The African Union and the Intergovernmental Authority on Development regional economic bloc also called for restraint.
South Sudan’s army and government spokespeople did not immediately respond to requests for comment about Machar or his party’s statement on the peace deal.
UN calls for commitment to peace
The army was heavily deployed near Machar’s house on Thursday, a Reuters journalist said. On Wednesday, the UN reported fighting between forces loyal to President Salva Kiir and Machar close to Juba.
The United States Bureau of African Affairs urged Kiir to release Machar and called on South Sudan’s leaders to “demonstrate sincerity of stated commitments to peace.”
South Sudan’s coalition government has been slow to enact key provisions of the peace agreement, which include national elections and the unification of their two forces in one army.
Political analysts say Kiir has been attempting to shore up his position by rounding up some of Machar’s most senior allies, inviting Uganda’s army to secure the capital and naming adviser Benjamin Bol Mel as second vice-president.

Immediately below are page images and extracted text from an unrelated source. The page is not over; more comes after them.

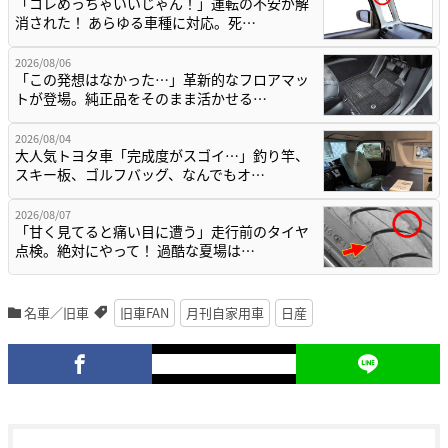
「コレめっちゃいいじゃん！」運転の不安が解
消された！ あらゆる車種に対応。死…
2026/08/06
「この発想はなかった…」革新的なフロアマッ
トが登場。純正品をそのまま活かせる…
2026/08/04
大人気トヨタ車「完成度がスゴイ…」釣り竿、
スキー板、ゴルフバッグ、なんでもオ…
2026/08/07
「甘く見てると痛い目に遭う」走行前のタイヤ
点検。絶対にやって！ 過酷な夏場は…
名車／旧車
旧車FAN
月刊自家用車
日産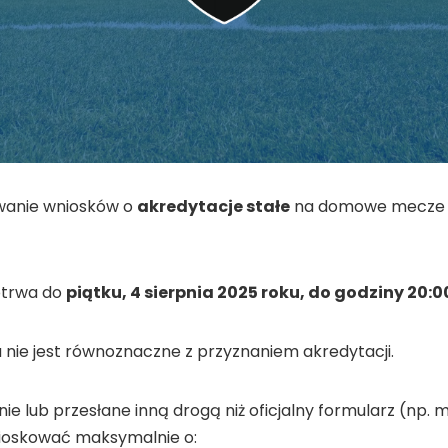
anie wniosków o
akredytacje stałe
na domowe mecze Za
otrwa do
piątku, 4 sierpnia 2025 roku, do godziny 20:0
u nie jest równoznaczne z przyznaniem akredytacji.
nie lub przesłane inną drogą niż oficjalny formularz (np.
ioskować maksymalnie o: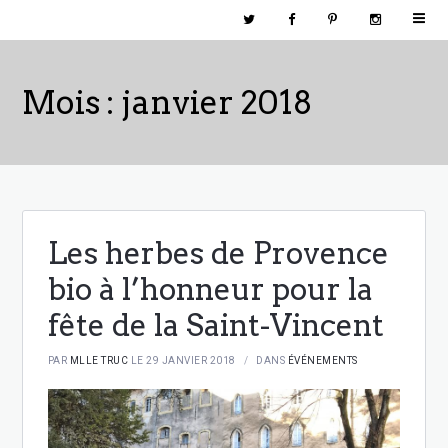
Mois : janvier 2018
Les herbes de Provence
bio à l’honneur pour la
fête de la Saint-Vincent
PAR
MLLE TRUC
LE 29 JANVIER 2018
DANS
ÉVÉNEMENTS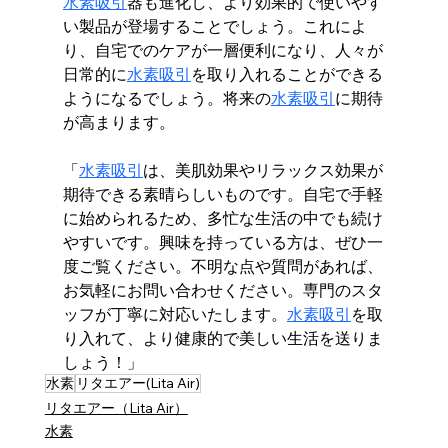
水素吸引
器も進化し、より効果的で使いやす
い製品が登場することでしょう。これによ
り、自宅でのケアが一層便利になり、人々が
日常的に
水素吸引
を取り入れることができる
ようになるでしょう。将来の
水素吸引
に期待
が高まります。
「
水素吸引
は、美肌効果やリラックス効果が
期待できる素晴らしいものです。自宅で手軽
に始められるため、多忙な生活の中でも続け
やすいです。興味を持っている方は、ぜひ一
度ご覧ください。不明な点や質問があれば、
お気軽にお問い合わせください。専門のスタ
ッフが丁寧に対応いたします。
水素吸引
を取
り入れて、より健康的で美しい生活を送りま
しょう！」
水素
リタエアー(Lita Air)
リタエアー（Lita Air）
水素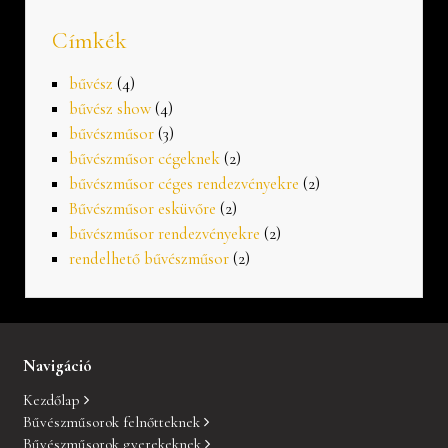
Címkék
bűvész
(4)
bűvész show
(4)
bűvészműsor
(3)
bűvészműsor cégeknek
(2)
bűvészműsor céges rendezvényekre
(2)
Bűvészműsor esküvőre
(2)
bűvészműsor rendezvényekre
(2)
rendelhető bűvészműsor
(2)
Navigáció
Kezdőlap
Bűvészműsorok felnőtteknek
Bűvészműsorok gyerekeknek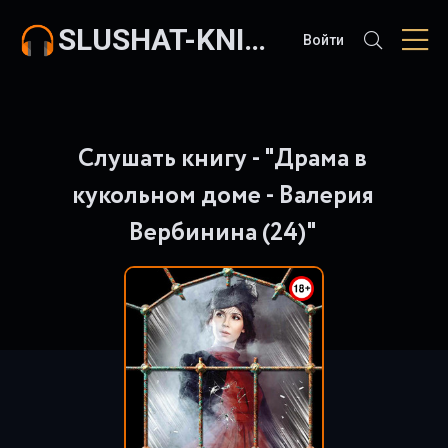
SLUSHAT-KNIGI.COM
Войти
Слушать книгу - "Драма в
кукольном доме - Валерия
Вербинина (24)"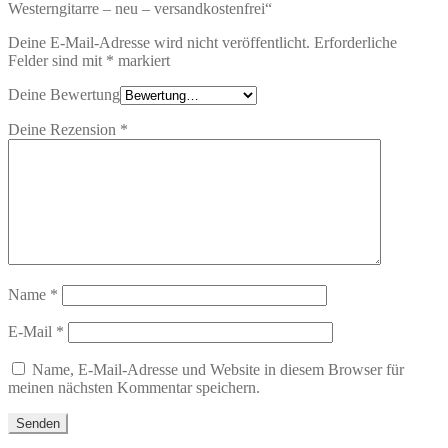
Westerngitarre – neu – versandkostenfrei“
Deine E-Mail-Adresse wird nicht veröffentlicht.
Erforderliche
Felder sind mit
*
markiert
Deine Bewertung
Deine Rezension
*
Name
*
E-Mail
*
Name, E-Mail-Adresse und Website in diesem Browser für
meinen nächsten Kommentar speichern.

They say Kiir, 73, is preparing Bol Mel, a businessman on the U.S. sanctions list over his links to construction firms accused of money-laundering, to succeed him. South Sudan said at the time the decision to blacklist Bol Mel was based on misleading information.
The United Nations had already warned that the violence in Nasir, around 450 kilometres northeast of Juba, and a rise in hate speech could reignite the civil war along ethnic lines.